Even his fellow band members aren’t sure what he’s singing about, although the emotional stakes seem clear. From the opening moments of the band’s new album, “Koi No Yokan,” heavy guitars and beats keep an uneasy balance with Moreno’s wailing of intense agony and euphoria, his words evocative and mysterious: “She breaks horses / With strange distant voices . . .”

The song is “Swerve City,” and it recaptures the distinctive layers of sound the quintet began perfecting with 2000’s “White Pony” album, a creative breakthrough for the band. Deftones will deliver that sound Wednesday night at the Hollywood Palladium.

“When you’re making records, you never go in with a preconceived idea what it’s going to sound like,” says Moreno, 39. “But the one thing we keep in the back of our mind is that we want to make a dynamic record -- where it’s not just what you hear in the first 20 seconds of a song. Those dynamics keep it interesting for us.”

As with 2010’s “Diamond Eyes,” the new album represents continued inspiration after a period of discord within the band. Some of the angst was washed away in reaction to the absence of bassist Chi Cheng, still recovering in a partially conscious state from a devastating 2008 car accident. The Deftones players also discovered that they still like collaborating, years after first making music together as Sacramento teens at the very end of the '80s.

“We really felt invigorated with the last record -- the energy level, and everybody in the band was getting along really well,” says Moreno. “We got off touring that cycle, which was about a year and a half long, and as soon as we got home, we pretty much went right into rehearsals. Everybody was very eager to get back in and start writing again.”

The band -- Moreno, guitarist Stephen Carpenter, drummer Abe Cunningham, DJ-keyboardist Frank Delgado and bassist Sergio Vega -- secured a small rehearsal space in North Hollywood and got to work. “A little, tiny room,” Moreno describes it, “and we just started writing. In a couple of months, we had a bunch of material, and we were just psyched. We went back in the studio and started tracking.”

 The album’s 11 tracks were produced by Nick Raskulinecz, known for his work with Alice in Chains, Foo Fighters and on Deftones’ “Diamond Eyes.” Moreno acknowledges that “Koi No Yokan” is “not our heaviest record,” but he has faith that fans will embrace it as before.

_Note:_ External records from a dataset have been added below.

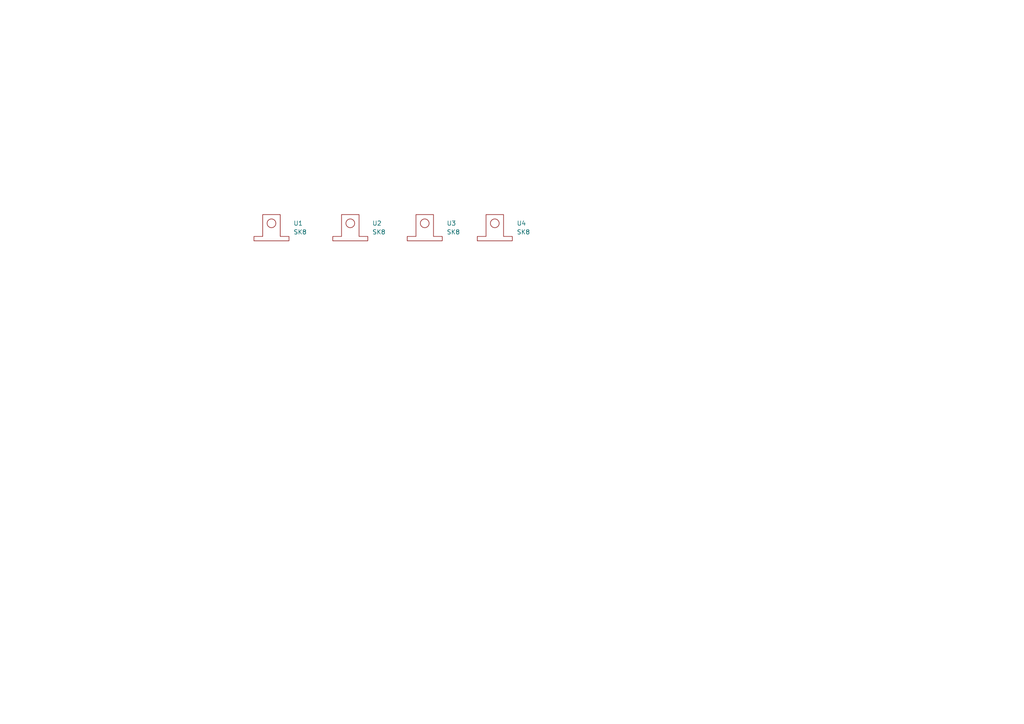
<source format=kicad_sch>
(kicad_sch (version 20211123) (generator eeschema)

  (uuid 3b0aad8d-4b35-41dd-b39c-81c0e311d2df)

  (paper "A4")

  


  (symbol (lib_id "Mechanical_custom:SK8") (at 78.74 69.85 0) (unit 1)
    (in_bom yes) (on_board yes) (fields_autoplaced)
    (uuid 07e50b3d-bdf9-4321-acf3-cb897e9c309e)
    (property "Reference" "U1" (id 0) (at 85.09 64.7699 0)
      (effects (font (size 1.27 1.27)) (justify left))
    )
    (property "Value" "SK8" (id 1) (at 85.09 67.3099 0)
      (effects (font (size 1.27 1.27)) (justify left))
    )
    (property "Footprint" "MountingEquipment_custom:SK8" (id 2) (at 78.74 69.85 0)
      (effects (font (size 1.27 1.27)) hide)
    )
    (property "Datasheet" "" (id 3) (at 78.74 69.85 0)
      (effects (font (size 1.27 1.27)) hide)
    )
  )

  (symbol (lib_id "Mechanical_custom:SK8") (at 101.6 69.85 0) (unit 1)
    (in_bom yes) (on_board yes) (fields_autoplaced)
    (uuid 0c0ab687-4b18-4162-b1b5-275413791924)
    (property "Reference" "U2" (id 0) (at 107.95 64.7699 0)
      (effects (font (size 1.27 1.27)) (justify left))
    )
    (property "Value" "SK8" (id 1) (at 107.95 67.3099 0)
      (effects (font (size 1.27 1.27)) (justify left))
    )
    (property "Footprint" "MountingEquipment_custom:SK8" (id 2) (at 101.6 69.85 0)
      (effects (font (size 1.27 1.27)) hide)
    )
    (property "Datasheet" "" (id 3) (at 101.6 69.85 0)
      (effects (font (size 1.27 1.27)) hide)
    )
  )

  (symbol (lib_id "Mechanical_custom:SK8") (at 123.19 69.85 0) (unit 1)
    (in_bom yes) (on_board yes) (fields_autoplaced)
    (uuid 949b8d58-1cd5-46c5-8520-e55cbc754937)
    (property "Reference" "U3" (id 0) (at 129.54 64.7699 0)
      (effects (font (size 1.27 1.27)) (justify left))
    )
    (property "Value" "SK8" (id 1) (at 129.54 67.3099 0)
      (effects (font (size 1.27 1.27)) (justify left))
    )
    (property "Footprint" "MountingEquipment_custom:SK8" (id 2) (at 123.19 69.85 0)
      (effects (font (size 1.27 1.27)) hide)
    )
    (property "Datasheet" "" (id 3) (at 123.19 69.85 0)
      (effects (font (size 1.27 1.27)) hide)
    )
  )

  (symbol (lib_id "Mechanical_custom:SK8") (at 143.51 69.85 0) (unit 1)
    (in_bom yes) (on_board yes) (fields_autoplaced)
    (uuid e036ad3e-7b4c-455c-9e94-aef4d7ff282e)
    (property "Reference" "U4" (id 0) (at 149.86 64.7699 0)
      (effects (font (size 1.27 1.27)) (justify left))
    )
    (property "Value" "SK8" (id 1) (at 149.86 67.3099 0)
      (effects (font (size 1.27 1.27)) (justify left))
    )
    (property "Footprint" "MountingEquipment_custom:SK8" (id 2) (at 143.51 69.85 0)
      (effects (font (size 1.27 1.27)) hide)
    )
    (property "Datasheet" "" (id 3) (at 143.51 69.85 0)
      (effects (font (size 1.27 1.27)) hide)
    )
  )

  (sheet_instances
    (path "/" (page "1"))
  )

  (symbol_instances
    (path "/07e50b3d-bdf9-4321-acf3-cb897e9c309e"
      (reference "U1") (unit 1) (value "SK8") (footprint "MountingEquipment_custom:SK8")
    )
    (path "/0c0ab687-4b18-4162-b1b5-275413791924"
      (reference "U2") (unit 1) (value "SK8") (footprint "MountingEquipment_custom:SK8")
    )
    (path "/949b8d58-1cd5-46c5-8520-e55cbc754937"
      (reference "U3") (unit 1) (value "SK8") (footprint "MountingEquipment_custom:SK8")
    )
    (path "/e036ad3e-7b4c-455c-9e94-aef4d7ff282e"
      (reference "U4") (unit 1) (value "SK8") (footprint "MountingEquipment_custom:SK8")
    )
  )
)

</source>
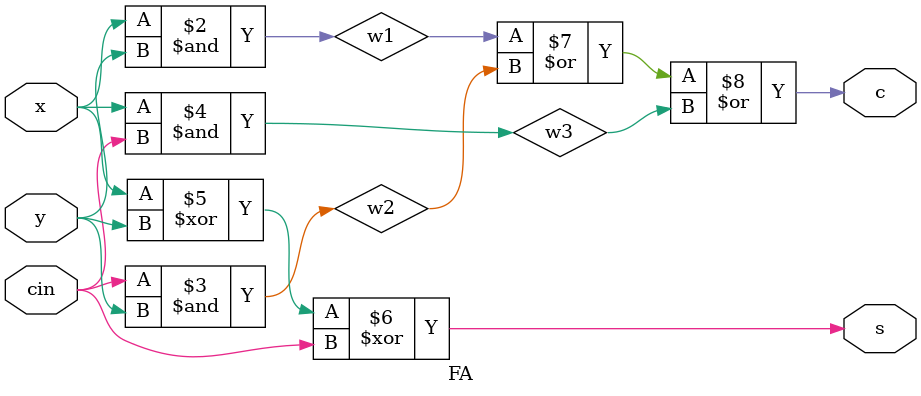
<source format=v>
module FA(x,y,cin,s,c);

input x,y,cin;
output s,c;
reg s,c;
reg w1,w2,w3;

always@(*)begin
 w1=x&y;
 w2=cin&y;
 w3=x&cin;

 s=x^y^cin;
 c=w1|w2|w3;
end
endmodule


</source>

The first song released from the album was “Leathers,” which unfolds with 40 seconds of delicate ambient sound before erupting with rage and drama from Moreno and the band. 

“It may be heavy in emotional ways, but I don’t think it’s as metal a record as some of our previous work,” Moreno said. “A lot of people like us for different reasons. There’s fans that don’t like our first record. There’s fans that love us for that record and nothing else after it. There are fans that only like ‘White Pony.’ ”

“White Pony” was a turning point in many ways, winning over critics, garnering a Grammy for best metal performance and wracking up platinum sales in the U.S. The album was a break from that era’s pervasive “nu metal” mix of hip-hop vocals and grinding guitars, best represented for good or ill by Limp Bizkit. Moreno doesn’t rap, but some friends and associates thought he should.

“We tried to go in our own direction. That was against advice from the label, from a lot of our people. I remember when they were first hearing parts of the ‘White Pony’ record, they wanted me to rap,” he says. “That sound was pretty much played out at that point. Not that I didn’t like it or that I thought we were better. I understood, but at the same time I always wanted to experiment. That’s what we did, and I think we made the wise choice. We did lose a lot of people with that record, but we gained a lot of other people.”

When he’s off the road, Moreno works to live as normal a life as possible, driving his kids to school in Los Angeles in the morning. “A vacation to me is being at home,” he says. But Moreno also knows that he and the band will inevitably return to the studio, looking to not repeat what they’ve done before.

“That’s just boring,” he says. “That’s one thing that’s kept us going: We feel we can make a left turn when we want. It might not work and that’s fine. At least we try it.”